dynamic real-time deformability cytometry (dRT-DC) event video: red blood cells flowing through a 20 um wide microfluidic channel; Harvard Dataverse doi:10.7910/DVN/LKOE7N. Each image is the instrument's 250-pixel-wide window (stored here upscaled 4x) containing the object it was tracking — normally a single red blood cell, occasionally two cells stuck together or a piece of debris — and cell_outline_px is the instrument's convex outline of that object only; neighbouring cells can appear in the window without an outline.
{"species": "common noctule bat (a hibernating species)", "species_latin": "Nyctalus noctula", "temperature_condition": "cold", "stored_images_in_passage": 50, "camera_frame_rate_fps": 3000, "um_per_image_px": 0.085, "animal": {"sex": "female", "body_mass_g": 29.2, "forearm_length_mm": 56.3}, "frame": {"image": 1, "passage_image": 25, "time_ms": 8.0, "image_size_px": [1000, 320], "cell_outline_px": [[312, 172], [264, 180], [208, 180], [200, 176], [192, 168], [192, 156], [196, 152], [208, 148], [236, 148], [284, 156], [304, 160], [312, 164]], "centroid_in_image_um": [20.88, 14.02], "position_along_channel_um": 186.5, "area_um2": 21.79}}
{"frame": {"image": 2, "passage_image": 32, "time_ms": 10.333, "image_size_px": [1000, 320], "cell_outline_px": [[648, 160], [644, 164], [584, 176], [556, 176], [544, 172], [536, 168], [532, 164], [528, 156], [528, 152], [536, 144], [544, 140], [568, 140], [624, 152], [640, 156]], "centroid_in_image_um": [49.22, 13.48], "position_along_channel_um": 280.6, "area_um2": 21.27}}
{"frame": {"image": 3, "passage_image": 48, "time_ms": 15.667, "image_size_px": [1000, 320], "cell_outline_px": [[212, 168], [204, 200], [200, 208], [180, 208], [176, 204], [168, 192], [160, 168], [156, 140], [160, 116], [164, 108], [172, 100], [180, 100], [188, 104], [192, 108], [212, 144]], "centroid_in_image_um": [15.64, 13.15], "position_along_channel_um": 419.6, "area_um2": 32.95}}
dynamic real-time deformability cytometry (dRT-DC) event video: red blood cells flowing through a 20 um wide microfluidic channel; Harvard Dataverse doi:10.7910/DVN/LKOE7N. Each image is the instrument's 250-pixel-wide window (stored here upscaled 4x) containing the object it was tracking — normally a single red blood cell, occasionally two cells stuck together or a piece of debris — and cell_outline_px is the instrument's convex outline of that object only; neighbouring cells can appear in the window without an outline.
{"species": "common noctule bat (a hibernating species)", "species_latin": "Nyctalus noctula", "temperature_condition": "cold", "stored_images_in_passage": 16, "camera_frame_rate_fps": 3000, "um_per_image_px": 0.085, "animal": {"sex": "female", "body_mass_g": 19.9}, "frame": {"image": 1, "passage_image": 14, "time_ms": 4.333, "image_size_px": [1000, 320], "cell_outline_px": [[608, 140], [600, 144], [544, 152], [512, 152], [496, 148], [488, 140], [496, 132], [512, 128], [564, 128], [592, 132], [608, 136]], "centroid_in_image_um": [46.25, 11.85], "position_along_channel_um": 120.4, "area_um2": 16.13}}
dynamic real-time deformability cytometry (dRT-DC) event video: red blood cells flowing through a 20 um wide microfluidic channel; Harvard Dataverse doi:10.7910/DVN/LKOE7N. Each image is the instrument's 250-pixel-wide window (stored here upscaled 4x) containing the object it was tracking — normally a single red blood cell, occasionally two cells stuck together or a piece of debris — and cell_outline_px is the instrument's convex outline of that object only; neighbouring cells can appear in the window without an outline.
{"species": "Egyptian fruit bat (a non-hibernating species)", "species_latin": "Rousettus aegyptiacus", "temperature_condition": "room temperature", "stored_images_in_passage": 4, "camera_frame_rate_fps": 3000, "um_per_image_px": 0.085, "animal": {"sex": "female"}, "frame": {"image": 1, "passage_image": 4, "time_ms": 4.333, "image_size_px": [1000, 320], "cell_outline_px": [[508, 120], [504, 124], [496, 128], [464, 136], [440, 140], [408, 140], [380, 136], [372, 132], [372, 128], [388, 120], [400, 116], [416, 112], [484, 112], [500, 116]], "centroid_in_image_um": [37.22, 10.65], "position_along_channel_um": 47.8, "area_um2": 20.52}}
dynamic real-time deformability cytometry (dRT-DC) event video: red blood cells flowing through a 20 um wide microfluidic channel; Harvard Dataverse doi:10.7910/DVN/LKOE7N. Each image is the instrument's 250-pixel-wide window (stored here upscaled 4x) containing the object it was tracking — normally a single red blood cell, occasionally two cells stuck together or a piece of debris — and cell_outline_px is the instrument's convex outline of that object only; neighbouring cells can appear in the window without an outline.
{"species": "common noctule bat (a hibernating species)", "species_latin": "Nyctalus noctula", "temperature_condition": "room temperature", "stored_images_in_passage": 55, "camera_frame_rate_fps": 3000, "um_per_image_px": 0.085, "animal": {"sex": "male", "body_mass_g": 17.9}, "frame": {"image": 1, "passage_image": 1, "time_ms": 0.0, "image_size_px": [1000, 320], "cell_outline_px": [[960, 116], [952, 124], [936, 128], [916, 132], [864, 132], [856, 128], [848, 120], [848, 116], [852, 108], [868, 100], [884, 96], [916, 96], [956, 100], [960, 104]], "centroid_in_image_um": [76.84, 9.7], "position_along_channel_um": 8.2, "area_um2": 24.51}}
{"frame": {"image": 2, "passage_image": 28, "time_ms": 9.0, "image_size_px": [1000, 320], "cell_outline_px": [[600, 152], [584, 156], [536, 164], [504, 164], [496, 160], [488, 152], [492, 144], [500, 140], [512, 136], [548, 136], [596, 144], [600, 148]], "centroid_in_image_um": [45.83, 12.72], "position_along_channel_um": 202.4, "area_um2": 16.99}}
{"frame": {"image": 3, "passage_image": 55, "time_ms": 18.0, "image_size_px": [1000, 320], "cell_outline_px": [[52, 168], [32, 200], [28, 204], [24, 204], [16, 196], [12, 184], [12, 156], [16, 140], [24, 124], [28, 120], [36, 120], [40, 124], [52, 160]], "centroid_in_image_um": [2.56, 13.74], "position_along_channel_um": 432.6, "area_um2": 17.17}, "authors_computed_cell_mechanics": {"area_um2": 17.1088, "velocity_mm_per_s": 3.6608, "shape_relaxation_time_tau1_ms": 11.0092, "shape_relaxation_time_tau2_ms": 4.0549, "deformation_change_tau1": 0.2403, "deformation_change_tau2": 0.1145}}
+ + +
Problem to solve: Repeat the data precisely, line by line.

Reply:
dynamic real-time deformability cytometry (dRT-DC) event video: red blood cells flowing through a 20 um wide microfluidic channel; Harvard Dataverse doi:10.7910/DVN/LKOE7N. Each image is the instrument's 250-pixel-wide window (stored here upscaled 4x) containing the object it was tracking — normally a single red blood cell, occasionally two cells stuck together or a piece of debris — and cell_outline_px is the instrument's convex outline of that object only; neighbouring cells can appear in the window without an outline.
{"species": "common noctule bat (a hibernating species)", "species_latin": "Nyctalus noctula", "temperature_condition": "cold", "stored_images_in_passage": 50, "camera_frame_rate_fps": 3000, "um_per_image_px": 0.085, "animal": {"sex": "female", "body_mass_g": 29.2, "forearm_length_mm": 56.3}, "frame": {"image": 1, "passage_image": 25, "time_ms": 8.0, "image_size_px": [1000, 320], "cell_outline_px": [[312, 172], [264, 180], [208, 180], [200, 176], [192, 168], [192, 156], [196, 152], [208, 148], [236, 148], [284, 156], [304, 160], [312, 164]], "centroid_in_image_um": [20.88, 14.02], "position_along_channel_um": 186.5, "area_um2": 21.79}}
{"frame": {"image": 2, "passage_image": 32, "time_ms": 10.333, "image_size_px": [1000, 320], "cell_outline_px": [[648, 160], [644, 164], [584, 176], [556, 176], [544, 172], [536, 168], [532, 164], [528, 156], [528, 152], [536, 144], [544, 140], [568, 140], [624, 152], [640, 156]], "centroid_in_image_um": [49.22, 13.48], "position_along_channel_um": 280.6, "area_um2": 21.27}}
{"frame": {"image": 3, "passage_image": 48, "time_ms": 15.667, "image_size_px": [1000, 320], "cell_outline_px": [[212, 168], [204, 200], [200, 208], [180, 208], [176, 204], [168, 192], [160, 168], [156, 140], [160, 116], [164, 108], [172, 100], [180, 100], [188, 104], [192, 108], [212, 144]], "centroid_in_image_um": [15.64, 13.15], "position_along_channel_um": 419.6, "area_um2": 32.95}}
dynamic real-time deformability cytometry (dRT-DC) event video: red blood cells flowing through a 20 um wide microfluidic channel; Harvard Dataverse doi:10.7910/DVN/LKOE7N. Each image is the instrument's 250-pixel-wide window (stored here upscaled 4x) containing the object it was tracking — normally a single red blood cell, occasionally two cells stuck together or a piece of debris — and cell_outline_px is the instrument's convex outline of that object only; neighbouring cells can appear in the window without an outline.
{"species": "common noctule bat (a hibernating species)", "species_latin": "Nyctalus noctula", "temperature_condition": "cold", "stored_images_in_passage": 16, "camera_frame_rate_fps": 3000, "um_per_image_px": 0.085, "animal": {"sex": "female", "body_mass_g": 19.9}, "frame": {"image": 1, "passage_image": 14, "time_ms": 4.333, "image_size_px": [1000, 320], "cell_outline_px": [[608, 140], [600, 144], [544, 152], [512, 152], [496, 148], [488, 140], [496, 132], [512, 128], [564, 128], [592, 132], [608, 136]], "centroid_in_image_um": [46.25, 11.85], "position_along_channel_um": 120.4, "area_um2": 16.13}}
dynamic real-time deformability cytometry (dRT-DC) event video: red blood cells flowing through a 20 um wide microfluidic channel; Harvard Dataverse doi:10.7910/DVN/LKOE7N. Each image is the instrument's 250-pixel-wide window (stored here upscaled 4x) containing the object it was tracking — normally a single red blood cell, occasionally two cells stuck together or a piece of debris — and cell_outline_px is the instrument's convex outline of that object only; neighbouring cells can appear in the window without an outline.
{"species": "Egyptian fruit bat (a non-hibernating species)", "species_latin": "Rousettus aegyptiacus", "temperature_condition": "room temperature", "stored_images_in_passage": 4, "camera_frame_rate_fps": 3000, "um_per_image_px": 0.085, "animal": {"sex": "female"}, "frame": {"image": 1, "passage_image": 4, "time_ms": 4.333, "image_size_px": [1000, 320], "cell_outline_px": [[508, 120], [504, 124], [496, 128], [464, 136], [440, 140], [408, 140], [380, 136], [372, 132], [372, 128], [388, 120], [400, 116], [416, 112], [484, 112], [500, 116]], "centroid_in_image_um": [37.22, 10.65], "position_along_channel_um": 47.8, "area_um2": 20.52}}
dynamic real-time deformability cytometry (dRT-DC) event video: red blood cells flowing through a 20 um wide microfluidic channel; Harvard Dataverse doi:10.7910/DVN/LKOE7N. Each image is the instrument's 250-pixel-wide window (stored here upscaled 4x) containing the object it was tracking — normally a single red blood cell, occasionally two cells stuck together or a piece of debris — and cell_outline_px is the instrument's convex outline of that object only; neighbouring cells can appear in the window without an outline.
{"species": "common noctule bat (a hibernating species)", "species_latin": "Nyctalus noctula", "temperature_condition": "room temperature", "stored_images_in_passage": 55, "camera_frame_rate_fps": 3000, "um_per_image_px": 0.085, "animal": {"sex": "male", "body_mass_g": 17.9}, "frame": {"image": 1, "passage_image": 1, "time_ms": 0.0, "image_size_px": [1000, 320], "cell_outline_px": [[960, 116], [952, 124], [936, 128], [916, 132], [864, 132], [856, 128], [848, 120], [848, 116], [852, 108], [868, 100], [884, 96], [916, 96], [956, 100], [960, 104]], "centroid_in_image_um": [76.84, 9.7], "position_along_channel_um": 8.2, "area_um2": 24.51}}
{"frame": {"image": 2, "passage_image": 28, "time_ms": 9.0, "image_size_px": [1000, 320], "cell_outline_px": [[600, 152], [584, 156], [536, 164], [504, 164], [496, 160], [488, 152], [492, 144], [500, 140], [512, 136], [548, 136], [596, 144], [600, 148]], "centroid_in_image_um": [45.83, 12.72], "position_along_channel_um": 202.4, "area_um2": 16.99}}
{"frame": {"image": 3, "passage_image": 55, "time_ms": 18.0, "image_size_px": [1000, 320], "cell_outline_px": [[52, 168], [32, 200], [28, 204], [24, 204], [16, 196], [12, 184], [12, 156], [16, 140], [24, 124], [28, 120], [36, 120], [40, 124], [52, 160]], "centroid_in_image_um": [2.56, 13.74], "position_along_channel_um": 432.6, "area_um2": 17.17}, "authors_computed_cell_mechanics": {"area_um2": 17.1088, "velocity_mm_per_s": 3.6608, "shape_relaxation_time_tau1_ms": 11.0092, "shape_relaxation_time_tau2_ms": 4.0549, "deformation_change_tau1": 0.2403, "deformation_change_tau2": 0.1145}}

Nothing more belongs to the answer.